Une femme se regarde dans un miroir. Avec la gravité que ce face-à-face implique d’être face à soi-même, à son propre corps, à sa propre intimité et à sa propre histoire. Chloé n’arrivait pas jusque-là à regarder ce miroir, elle respirait fort devant ce lavabo, dans ses toilettes aux lumières mauves. Et puis l’entrée de cette jeune femme blonde en combinaison de latex rouge et noire avec masque, a fait basculer la scène dans l’insolite, lui a arraché un sourire et la force de se regarder en face.

Pornstar.
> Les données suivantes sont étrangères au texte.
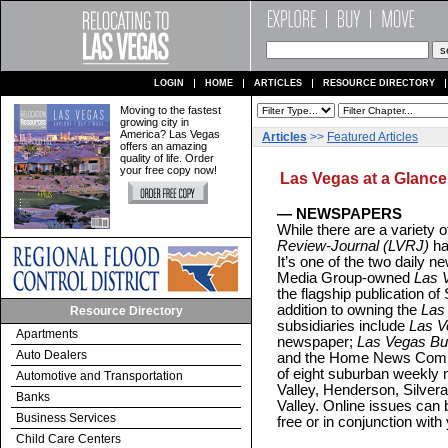
LOGIN
HOME
ARTICLES
RESOURCE DIRECTORY
Moving to the fastest
growing city in
America? Las Vegas
Articles
>>
Featured Articles
offers an amazing
quality of life. Order
your free copy now!
Las Vegas at a Glance
— NEWSPAPERS
While there are a variety of
Review-Journal (LVRJ)
has
It’s one of the two daily
Media Group-owned
Las 
the flagship publication o
addition to owning the
Las
Resource Directory
subsidiaries include
Las V
Apartments
newspaper;
Las Vegas Bu
Auto Dealers
and the Home News Commu
of eight suburban weekly
Automotive and Transportation
Valley, Henderson, Silver
Banks
Valley. Online issues can 
Business Services
free or in conjunction with 
Child Care Centers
Tout le film semble être contenu dans ce mot un peu choc. Il raconte bien sûr la femme qui vend son corps, exprime assurément une forme de violence de cette exposition au regard des hommes. Mais le titre raconte moins ce que le film exprime à travers le portrait. Pornstar raconte l’histoire d’un come-back d’une “Marilyn du X”, comptant 150 films au compteur. Mais qui dit come-back dit temps qui a passé. Chloé vacille. Elle est confrontée à des actrices plus jeunes qu’elle dans un milieu où l’on vieillit plus rapidement qu’ailleurs. Le film va raconter autant cette concurrence que la sororité et la solidarité de femmes qui doivent trouver la force de l’émancipation dans un milieu dirigé par des hommes. Cette énergie s’incarnera à la fin du film à travers un orgasme joyeux simulé dans les rues, alors qu’elles rentrent à leur hôtel, après une “journée de travail et de rencontres” dans un salon du X en province.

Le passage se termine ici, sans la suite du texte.